OL Learn

Handling blank pages in PDFs

I need to create a job which will take PDF input, set the boundary to 4 pages, check if the third page in the set is blank and if it is discard pages 3 and 4. Any resulting sections with 2 pages should be printed simplex and any with 4 pages should be duplex.

I am happy that if I can determine if page 3 is blank I can then set a field to either Simplex or Duplex and can use this with a Retrieve Items action in the workflow to handle the print. My questions are -

How can I determine if a PDF page is empty? And how can I delete pages 3 and 4 of a set where page 3 is blank?

You can’t check if a page is blank, but you can look for a whole region (the whole page), trim that and compare it to an empty string. If it is true, you have an empty page. However, images in that page would not return anything as they are not characters, so your best bet would be to look for the absence of something that is always there, like a page number or something.

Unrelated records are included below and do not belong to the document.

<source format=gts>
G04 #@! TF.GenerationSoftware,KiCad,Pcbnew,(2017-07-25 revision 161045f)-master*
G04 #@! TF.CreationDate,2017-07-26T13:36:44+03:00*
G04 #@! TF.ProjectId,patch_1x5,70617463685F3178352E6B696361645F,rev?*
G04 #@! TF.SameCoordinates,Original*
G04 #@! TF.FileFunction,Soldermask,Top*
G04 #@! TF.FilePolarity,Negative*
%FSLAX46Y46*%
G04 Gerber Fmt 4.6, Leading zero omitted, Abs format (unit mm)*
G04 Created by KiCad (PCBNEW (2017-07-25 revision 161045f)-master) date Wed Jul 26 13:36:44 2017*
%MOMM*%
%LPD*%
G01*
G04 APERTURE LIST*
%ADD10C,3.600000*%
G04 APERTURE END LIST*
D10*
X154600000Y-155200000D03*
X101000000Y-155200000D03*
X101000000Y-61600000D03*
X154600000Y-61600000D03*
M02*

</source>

Thank you. I had thought that looking at the whole page and comparing this with an empty string might be the way to go. The problem that I have with that is that the pages are completely “free-style” so there is no predictable content that is always there. The page can also contain images.

Could pages just have images and no text at all? If not, then the “compare to empty string” would work.
If yes, then I am afraid that the only way to do this would be to purchase Adobe libraries and script yourself coded to check each page of these PDFs.

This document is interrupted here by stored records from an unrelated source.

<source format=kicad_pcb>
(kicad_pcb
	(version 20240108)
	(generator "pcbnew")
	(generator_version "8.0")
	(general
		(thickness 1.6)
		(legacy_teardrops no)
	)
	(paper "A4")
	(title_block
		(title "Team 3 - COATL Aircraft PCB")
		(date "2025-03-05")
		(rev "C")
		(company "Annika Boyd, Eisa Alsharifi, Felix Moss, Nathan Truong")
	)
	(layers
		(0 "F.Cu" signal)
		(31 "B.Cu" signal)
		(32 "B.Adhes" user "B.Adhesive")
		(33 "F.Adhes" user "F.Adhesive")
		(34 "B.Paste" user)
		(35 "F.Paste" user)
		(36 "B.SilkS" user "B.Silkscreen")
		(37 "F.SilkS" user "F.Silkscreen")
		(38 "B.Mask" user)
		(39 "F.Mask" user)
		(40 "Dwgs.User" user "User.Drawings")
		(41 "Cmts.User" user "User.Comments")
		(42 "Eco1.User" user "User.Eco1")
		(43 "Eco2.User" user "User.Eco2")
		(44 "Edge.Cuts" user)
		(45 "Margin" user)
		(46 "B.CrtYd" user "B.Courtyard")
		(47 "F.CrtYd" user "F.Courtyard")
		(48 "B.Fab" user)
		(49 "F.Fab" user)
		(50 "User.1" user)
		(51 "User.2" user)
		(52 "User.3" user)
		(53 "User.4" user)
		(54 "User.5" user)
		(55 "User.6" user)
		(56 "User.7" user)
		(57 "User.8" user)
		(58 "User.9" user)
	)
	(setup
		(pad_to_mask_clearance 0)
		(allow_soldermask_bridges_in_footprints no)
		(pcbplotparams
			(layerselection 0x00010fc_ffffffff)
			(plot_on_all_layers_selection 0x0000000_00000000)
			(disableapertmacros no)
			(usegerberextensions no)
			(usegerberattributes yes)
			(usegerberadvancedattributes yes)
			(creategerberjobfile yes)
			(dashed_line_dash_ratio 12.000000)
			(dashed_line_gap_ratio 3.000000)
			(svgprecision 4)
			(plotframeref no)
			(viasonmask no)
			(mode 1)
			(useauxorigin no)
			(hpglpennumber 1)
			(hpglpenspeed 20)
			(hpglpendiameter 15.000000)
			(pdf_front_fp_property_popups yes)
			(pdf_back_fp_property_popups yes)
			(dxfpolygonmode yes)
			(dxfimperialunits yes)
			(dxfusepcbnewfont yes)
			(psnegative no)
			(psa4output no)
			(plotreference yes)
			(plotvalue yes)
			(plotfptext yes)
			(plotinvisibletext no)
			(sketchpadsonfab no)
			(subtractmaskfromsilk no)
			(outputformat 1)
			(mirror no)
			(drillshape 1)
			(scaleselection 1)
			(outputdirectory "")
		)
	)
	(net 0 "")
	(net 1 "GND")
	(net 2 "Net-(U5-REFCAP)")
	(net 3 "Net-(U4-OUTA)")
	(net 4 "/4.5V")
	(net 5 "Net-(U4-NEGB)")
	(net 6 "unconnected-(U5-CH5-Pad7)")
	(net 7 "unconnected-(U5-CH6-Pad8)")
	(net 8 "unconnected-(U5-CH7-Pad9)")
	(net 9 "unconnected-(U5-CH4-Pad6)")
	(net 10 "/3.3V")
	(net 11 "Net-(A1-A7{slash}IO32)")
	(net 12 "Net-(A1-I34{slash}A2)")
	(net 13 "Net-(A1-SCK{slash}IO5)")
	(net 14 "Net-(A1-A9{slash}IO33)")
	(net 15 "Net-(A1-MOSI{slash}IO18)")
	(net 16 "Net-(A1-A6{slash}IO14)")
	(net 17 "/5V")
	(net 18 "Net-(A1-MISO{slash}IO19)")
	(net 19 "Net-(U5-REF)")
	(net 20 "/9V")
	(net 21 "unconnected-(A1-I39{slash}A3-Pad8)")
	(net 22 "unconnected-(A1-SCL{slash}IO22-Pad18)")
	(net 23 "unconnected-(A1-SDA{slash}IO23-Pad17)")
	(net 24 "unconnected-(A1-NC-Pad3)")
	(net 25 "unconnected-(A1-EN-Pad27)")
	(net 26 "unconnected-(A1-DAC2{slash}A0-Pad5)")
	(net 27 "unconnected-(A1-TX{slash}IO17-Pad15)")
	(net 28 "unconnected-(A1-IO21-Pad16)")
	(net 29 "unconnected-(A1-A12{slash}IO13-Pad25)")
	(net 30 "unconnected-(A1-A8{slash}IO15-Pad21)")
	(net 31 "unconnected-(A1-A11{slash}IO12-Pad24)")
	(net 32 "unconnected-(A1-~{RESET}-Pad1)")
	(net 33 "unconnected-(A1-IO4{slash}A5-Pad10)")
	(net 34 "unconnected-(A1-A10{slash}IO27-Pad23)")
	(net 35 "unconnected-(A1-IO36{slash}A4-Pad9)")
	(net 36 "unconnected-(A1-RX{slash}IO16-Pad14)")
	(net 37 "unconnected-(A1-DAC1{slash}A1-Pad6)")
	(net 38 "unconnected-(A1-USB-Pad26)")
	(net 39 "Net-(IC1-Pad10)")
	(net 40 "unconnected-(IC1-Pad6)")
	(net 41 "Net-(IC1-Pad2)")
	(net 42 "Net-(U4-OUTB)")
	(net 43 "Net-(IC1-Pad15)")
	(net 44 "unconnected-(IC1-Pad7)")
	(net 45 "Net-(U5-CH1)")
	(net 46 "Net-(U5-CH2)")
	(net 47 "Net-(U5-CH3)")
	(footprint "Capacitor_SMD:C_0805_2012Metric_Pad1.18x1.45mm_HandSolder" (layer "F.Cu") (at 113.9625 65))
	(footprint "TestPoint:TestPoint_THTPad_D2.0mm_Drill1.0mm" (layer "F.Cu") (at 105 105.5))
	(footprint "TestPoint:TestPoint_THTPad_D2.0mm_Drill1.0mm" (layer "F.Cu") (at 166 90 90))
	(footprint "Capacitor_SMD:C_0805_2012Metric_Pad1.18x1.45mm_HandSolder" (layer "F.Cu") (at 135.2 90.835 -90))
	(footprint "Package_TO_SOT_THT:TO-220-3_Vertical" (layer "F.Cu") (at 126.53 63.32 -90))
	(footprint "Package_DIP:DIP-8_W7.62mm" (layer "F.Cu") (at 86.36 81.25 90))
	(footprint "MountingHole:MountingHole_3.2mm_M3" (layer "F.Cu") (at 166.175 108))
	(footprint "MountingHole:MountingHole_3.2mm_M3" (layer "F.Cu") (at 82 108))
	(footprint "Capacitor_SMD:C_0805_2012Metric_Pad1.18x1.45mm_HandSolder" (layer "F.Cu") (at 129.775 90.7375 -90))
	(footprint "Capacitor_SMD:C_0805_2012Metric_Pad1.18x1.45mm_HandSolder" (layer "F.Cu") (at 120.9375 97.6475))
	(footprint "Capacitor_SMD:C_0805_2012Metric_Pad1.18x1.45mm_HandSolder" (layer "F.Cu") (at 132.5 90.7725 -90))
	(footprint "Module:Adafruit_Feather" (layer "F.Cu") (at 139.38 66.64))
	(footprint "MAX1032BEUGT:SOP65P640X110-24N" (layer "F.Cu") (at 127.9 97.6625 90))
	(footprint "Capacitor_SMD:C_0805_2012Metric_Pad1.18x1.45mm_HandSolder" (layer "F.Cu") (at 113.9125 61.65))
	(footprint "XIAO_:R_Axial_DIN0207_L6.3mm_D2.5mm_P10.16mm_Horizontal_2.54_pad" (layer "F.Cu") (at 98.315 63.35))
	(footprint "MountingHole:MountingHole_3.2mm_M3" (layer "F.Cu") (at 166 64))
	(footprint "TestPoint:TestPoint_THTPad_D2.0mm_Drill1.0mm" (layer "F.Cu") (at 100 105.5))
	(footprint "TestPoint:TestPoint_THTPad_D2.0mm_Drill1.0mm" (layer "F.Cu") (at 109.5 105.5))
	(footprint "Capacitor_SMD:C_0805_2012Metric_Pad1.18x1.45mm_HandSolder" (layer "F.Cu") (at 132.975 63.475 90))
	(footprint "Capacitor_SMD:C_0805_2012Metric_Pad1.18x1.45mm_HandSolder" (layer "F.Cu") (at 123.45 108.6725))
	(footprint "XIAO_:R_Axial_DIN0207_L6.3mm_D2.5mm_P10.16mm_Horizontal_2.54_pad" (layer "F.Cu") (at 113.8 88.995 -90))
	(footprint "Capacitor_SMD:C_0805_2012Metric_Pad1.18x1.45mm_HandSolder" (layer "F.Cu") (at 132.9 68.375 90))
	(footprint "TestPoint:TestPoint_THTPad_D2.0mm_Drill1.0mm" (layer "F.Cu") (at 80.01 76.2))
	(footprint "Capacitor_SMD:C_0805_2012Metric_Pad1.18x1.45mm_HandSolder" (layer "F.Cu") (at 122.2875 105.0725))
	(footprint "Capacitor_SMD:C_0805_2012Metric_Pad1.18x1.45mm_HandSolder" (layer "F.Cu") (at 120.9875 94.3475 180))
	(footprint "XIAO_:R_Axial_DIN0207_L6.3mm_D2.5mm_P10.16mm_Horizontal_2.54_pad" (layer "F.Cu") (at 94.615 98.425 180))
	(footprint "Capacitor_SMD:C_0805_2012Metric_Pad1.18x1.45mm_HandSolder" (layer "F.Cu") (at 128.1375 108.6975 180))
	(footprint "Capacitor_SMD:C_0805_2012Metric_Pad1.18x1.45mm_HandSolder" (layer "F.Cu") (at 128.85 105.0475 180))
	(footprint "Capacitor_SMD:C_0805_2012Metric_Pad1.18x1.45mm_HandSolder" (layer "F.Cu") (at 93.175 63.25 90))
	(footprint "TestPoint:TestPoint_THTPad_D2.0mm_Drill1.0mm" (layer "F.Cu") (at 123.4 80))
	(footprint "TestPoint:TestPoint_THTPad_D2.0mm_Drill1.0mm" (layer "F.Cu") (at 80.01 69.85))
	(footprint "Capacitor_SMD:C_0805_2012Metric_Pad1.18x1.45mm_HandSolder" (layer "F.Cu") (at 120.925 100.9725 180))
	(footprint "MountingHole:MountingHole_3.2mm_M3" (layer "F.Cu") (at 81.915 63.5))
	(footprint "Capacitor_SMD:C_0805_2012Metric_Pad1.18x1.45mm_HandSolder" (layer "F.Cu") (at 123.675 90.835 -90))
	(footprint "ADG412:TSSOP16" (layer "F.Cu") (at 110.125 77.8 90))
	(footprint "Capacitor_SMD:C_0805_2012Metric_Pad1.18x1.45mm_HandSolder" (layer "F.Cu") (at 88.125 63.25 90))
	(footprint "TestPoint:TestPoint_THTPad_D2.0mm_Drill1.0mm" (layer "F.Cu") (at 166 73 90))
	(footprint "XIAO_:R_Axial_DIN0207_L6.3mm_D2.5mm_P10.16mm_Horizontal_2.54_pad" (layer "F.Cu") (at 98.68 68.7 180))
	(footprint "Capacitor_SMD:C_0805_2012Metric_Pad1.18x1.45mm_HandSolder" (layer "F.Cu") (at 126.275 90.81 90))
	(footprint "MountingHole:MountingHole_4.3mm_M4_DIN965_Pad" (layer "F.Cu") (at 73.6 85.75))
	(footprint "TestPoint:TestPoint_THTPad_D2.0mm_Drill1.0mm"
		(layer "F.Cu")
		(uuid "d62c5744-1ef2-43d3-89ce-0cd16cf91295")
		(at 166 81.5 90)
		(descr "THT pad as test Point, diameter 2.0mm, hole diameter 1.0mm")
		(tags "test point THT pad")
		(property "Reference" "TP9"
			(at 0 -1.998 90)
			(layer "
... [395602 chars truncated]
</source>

Unfortunately the content of the pages I need to look at is completely unpredictable and can be text only, images only, a combination of the two, or totally blank.

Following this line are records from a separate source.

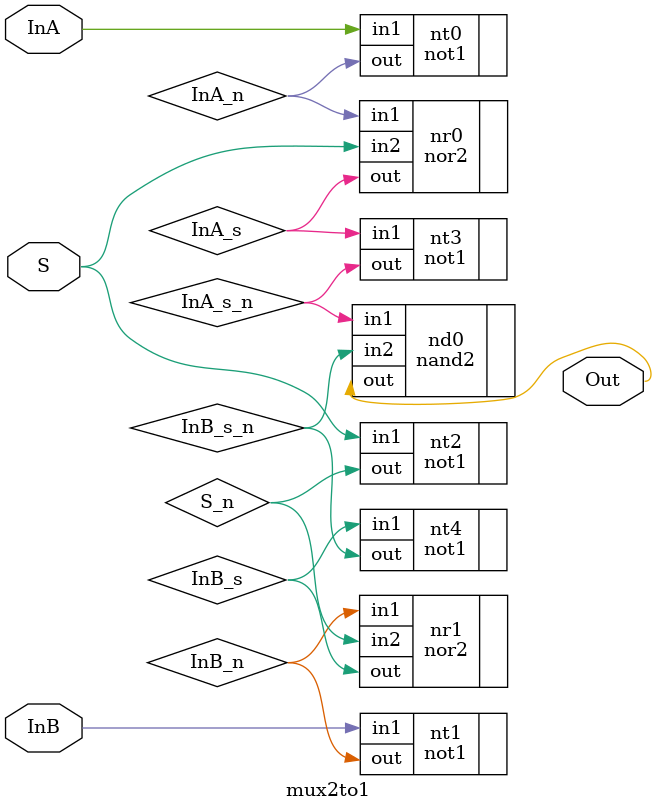
<source format=v>

module mux2to1(InA, InB, S, Out);
	input  InA;
	input  InB;
	input  S;
	output Out;
	
	wire InA_n,InB_n,S_n,InA_s,InB_s,InA_s_n, InB_s_n;
	
	not1 nt0(.in1(InA),   .out(InA_n));
	not1 nt1(.in1(InB),   .out(InB_n));	
	not1 nt2(.in1(S),     .out(S_n));
	not1 nt3(.in1(InA_s), .out(InA_s_n));
	not1 nt4(.in1(InB_s), .out(InB_s_n));
	
	nor2 nr0(.in1(InA_n), .in2(S),   .out(InA_s));
	nor2 nr1(.in1(InB_n), .in2(S_n), .out(InB_s));
	
	nand2 nd0(.in1(InA_s_n), .in2(InB_s_n), .out(Out));

endmodule
</source>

I’m suggesting to the customer that when they create the PDF they determine at that point if an individual section should be simplex or duplex and, if simplex, don’t include the blank pages. There is a marker on each first page so I could use this to define boundaries and set a variable called simplex or duplex based on the number of pages. I could then use a Retrieve Items action to pick up all the simplex ones and then another Retrieve Items to pick up the duplex ones.